At a site called Izbet Sartah, now believed by some scholars, to be Biblical Ebenezer, a recent excavation by Tel Aviv and Bar-Ilan Universities has uncovered a small clay potsherd—unrelated to the Biblical story—which, however, is the most important single find of the excavation. The sherd contains the longest proto-Canaanite inscription ever discovered.a
The unimpressive looking sherd measures only 3 ½ by 6 inches, but it contains a dramatic addition to the study of ancient Hebrew epigraphy and to the early history of the alphabet.
Inscribed on the sherd are five lines of letters. Most of the letters on the first four lines have been identified, but make no sense as words. We suspect that they are random exercises in writing letters by a student scribe.
The fifth line is, with minor deviations, the Hebrew alphabet, consisting of 22 letters! Unlike modern Hebrew, which is written from right to left, this alphabet was written from left to right (like English). At the time it was written, the writing direction had not yet been fixed.

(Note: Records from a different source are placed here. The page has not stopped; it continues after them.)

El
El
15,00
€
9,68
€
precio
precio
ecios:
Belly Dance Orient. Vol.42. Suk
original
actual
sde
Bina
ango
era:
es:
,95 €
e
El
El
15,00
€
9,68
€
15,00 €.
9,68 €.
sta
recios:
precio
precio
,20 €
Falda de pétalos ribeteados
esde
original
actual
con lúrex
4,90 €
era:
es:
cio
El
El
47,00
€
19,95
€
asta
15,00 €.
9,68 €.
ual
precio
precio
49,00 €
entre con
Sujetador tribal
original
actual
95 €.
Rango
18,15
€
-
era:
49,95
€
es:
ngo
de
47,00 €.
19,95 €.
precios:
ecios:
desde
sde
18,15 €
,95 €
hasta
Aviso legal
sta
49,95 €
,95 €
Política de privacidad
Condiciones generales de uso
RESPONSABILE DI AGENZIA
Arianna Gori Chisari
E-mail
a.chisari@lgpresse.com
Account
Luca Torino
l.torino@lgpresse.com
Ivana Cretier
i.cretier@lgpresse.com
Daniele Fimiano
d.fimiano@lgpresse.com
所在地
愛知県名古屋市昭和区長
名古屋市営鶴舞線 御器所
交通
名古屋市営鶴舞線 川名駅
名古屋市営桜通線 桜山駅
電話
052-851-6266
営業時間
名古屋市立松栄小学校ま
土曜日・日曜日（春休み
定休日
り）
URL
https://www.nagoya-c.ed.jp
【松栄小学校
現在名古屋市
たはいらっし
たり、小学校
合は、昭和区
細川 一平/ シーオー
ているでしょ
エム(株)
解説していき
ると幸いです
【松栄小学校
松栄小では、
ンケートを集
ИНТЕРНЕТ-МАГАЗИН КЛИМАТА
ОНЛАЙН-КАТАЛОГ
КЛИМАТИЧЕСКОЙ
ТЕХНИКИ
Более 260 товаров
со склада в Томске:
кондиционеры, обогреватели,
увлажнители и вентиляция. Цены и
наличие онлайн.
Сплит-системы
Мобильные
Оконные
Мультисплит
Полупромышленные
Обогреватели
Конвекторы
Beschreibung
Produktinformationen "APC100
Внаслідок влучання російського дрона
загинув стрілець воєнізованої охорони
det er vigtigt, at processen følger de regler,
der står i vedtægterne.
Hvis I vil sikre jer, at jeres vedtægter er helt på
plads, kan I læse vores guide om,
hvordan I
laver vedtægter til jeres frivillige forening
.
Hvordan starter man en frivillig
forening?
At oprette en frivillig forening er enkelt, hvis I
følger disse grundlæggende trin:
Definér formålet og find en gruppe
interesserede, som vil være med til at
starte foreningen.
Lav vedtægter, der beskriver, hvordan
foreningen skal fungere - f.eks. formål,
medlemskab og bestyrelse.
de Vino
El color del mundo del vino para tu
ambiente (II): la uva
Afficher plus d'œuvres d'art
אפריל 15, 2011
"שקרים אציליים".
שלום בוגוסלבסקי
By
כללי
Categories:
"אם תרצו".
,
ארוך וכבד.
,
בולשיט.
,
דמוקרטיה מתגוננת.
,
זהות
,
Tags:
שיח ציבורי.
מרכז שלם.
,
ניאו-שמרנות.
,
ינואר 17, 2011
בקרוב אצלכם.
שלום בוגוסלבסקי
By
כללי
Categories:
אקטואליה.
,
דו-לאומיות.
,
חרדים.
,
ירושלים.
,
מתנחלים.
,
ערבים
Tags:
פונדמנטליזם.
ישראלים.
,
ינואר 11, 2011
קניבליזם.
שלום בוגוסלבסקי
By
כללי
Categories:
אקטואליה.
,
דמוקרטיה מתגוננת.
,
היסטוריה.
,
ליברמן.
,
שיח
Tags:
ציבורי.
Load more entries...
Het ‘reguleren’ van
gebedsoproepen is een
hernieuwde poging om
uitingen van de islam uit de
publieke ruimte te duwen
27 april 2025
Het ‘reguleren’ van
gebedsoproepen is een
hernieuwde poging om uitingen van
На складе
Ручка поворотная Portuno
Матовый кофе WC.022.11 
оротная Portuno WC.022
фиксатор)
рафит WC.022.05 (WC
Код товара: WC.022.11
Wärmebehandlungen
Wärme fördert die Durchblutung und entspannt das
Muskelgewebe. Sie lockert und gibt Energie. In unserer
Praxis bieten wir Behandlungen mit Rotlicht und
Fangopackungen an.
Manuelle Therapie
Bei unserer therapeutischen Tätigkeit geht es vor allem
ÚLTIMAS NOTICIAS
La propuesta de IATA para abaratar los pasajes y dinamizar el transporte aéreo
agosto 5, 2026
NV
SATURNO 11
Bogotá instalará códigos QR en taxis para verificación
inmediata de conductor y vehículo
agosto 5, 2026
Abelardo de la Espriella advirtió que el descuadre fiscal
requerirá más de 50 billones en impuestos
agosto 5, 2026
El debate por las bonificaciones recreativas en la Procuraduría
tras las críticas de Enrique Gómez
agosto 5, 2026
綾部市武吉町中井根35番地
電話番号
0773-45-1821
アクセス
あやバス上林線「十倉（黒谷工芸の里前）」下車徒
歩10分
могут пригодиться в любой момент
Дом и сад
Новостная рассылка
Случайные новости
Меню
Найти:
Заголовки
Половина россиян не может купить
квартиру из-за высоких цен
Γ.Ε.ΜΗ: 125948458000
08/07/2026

Two kinds of evidence ordinarily enable scholars to date ancient writings, and both are involved in dating the Izbet Sartah sherd: first, the archaeological evidence; that is, what is the date of the archaeological stratum in which the inscription was found? Second, the evidence of the letters themselves—their shape, direction and form. The first type of evidence entails a stratigraphic analysis; the second, a palaeographic analysis.